Transfer Bernardo Silvy prawie niemożliwy. Manchester City komentuje, FC Barcelona ma kłopoty

W poprzednim tygodniu dziennikarz "The Athletic" Oliver Kay doniósł, że Silva nie zamierza jednak opuszczać Manchesteru i chce skupić się na niedawno rozpoczętym sezonie. Wcześniej do sytuacji odniósł się trener City, Pep Guardiola. - Na 110 procent chciałbym, aby on pozostał z nami. Uwielbiam go, mam do niego słabość. To wyjątkowa osoba. Nie wiem, co się wydarzy, ale on wie, jak bardzo chcielibyśmy, by z nami został, i jak bardzo go kochamy - powiedział. Klub nie zamierza jednak stawać na drodze piłkarzowi i gdyby ten dostał dobrą ofertę, pozwoliłby mu odejść. 
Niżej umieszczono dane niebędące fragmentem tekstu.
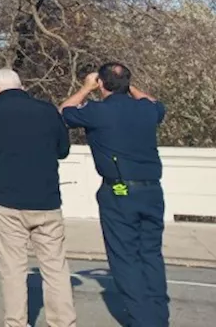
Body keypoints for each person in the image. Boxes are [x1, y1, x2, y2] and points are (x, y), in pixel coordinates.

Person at [0, 68, 77, 327]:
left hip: (7, 200)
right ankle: (63, 322)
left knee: (13, 269)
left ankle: (16, 322)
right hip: (47, 198)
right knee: (55, 267)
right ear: (22, 85)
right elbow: (63, 150)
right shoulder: (47, 111)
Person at [62, 63, 168, 327]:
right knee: (151, 255)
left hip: (119, 190)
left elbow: (64, 111)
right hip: (151, 189)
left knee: (125, 258)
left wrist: (87, 87)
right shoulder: (145, 109)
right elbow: (157, 104)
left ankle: (143, 321)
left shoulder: (97, 111)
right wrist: (127, 86)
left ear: (101, 84)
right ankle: (159, 317)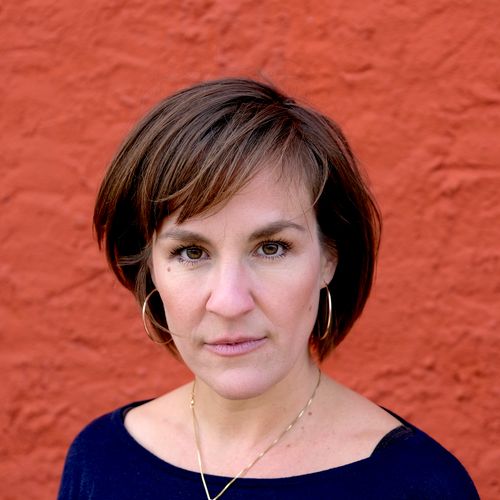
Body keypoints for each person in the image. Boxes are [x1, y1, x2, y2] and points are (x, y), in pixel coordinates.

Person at [58, 78, 479, 499]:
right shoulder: (100, 462)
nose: (229, 302)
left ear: (329, 257)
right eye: (191, 252)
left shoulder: (420, 485)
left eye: (271, 248)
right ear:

Sytuacja nie jest więc pomyślna dla Barcelony, a dodatkowo utrudnia ją stanowisko dyrektora generalnego City, Ferrana Soriano. Działacz w rozmowie z "Cadena Ser" stwierdził wprost, że jego zdaniem jest już za późno na rozmowy o transferze tak wartościowego zawodnika.

Więcej treści sportowych znajdziesz też na Gazeta.pl

W realizacji tego transferu może przede wszystkim przeszkodzić sytuacja finansowa Barcelony. Według ustaleń "Mundo Deportivo" Manchester byłby zainteresowany ofertą opiewającą na około 100 milionów euro. To przy ciągnących się kłopotach finansowych Katalończyków mogłoby być kwotą nierealną do wyłożenia. Prezes "Barcy", Joan Laporta, rozwiązania tej kwestii szukał w sprzedaży zawodników klubu, jednak póki co do żadnego transferu nie doszło. 

Katalończycy udowodnili już podczas tego okna transferowego, że potrafią się zmobilizować, aby zrealizować swoje cele. Pokazuje to przede wszystkim pozyskanie Roberta Lewandowskiego. Poza Polakiem do Barcelony przenieśli się Andreas Christensen, Franck Kessie, Raphinha i Jules Kounde.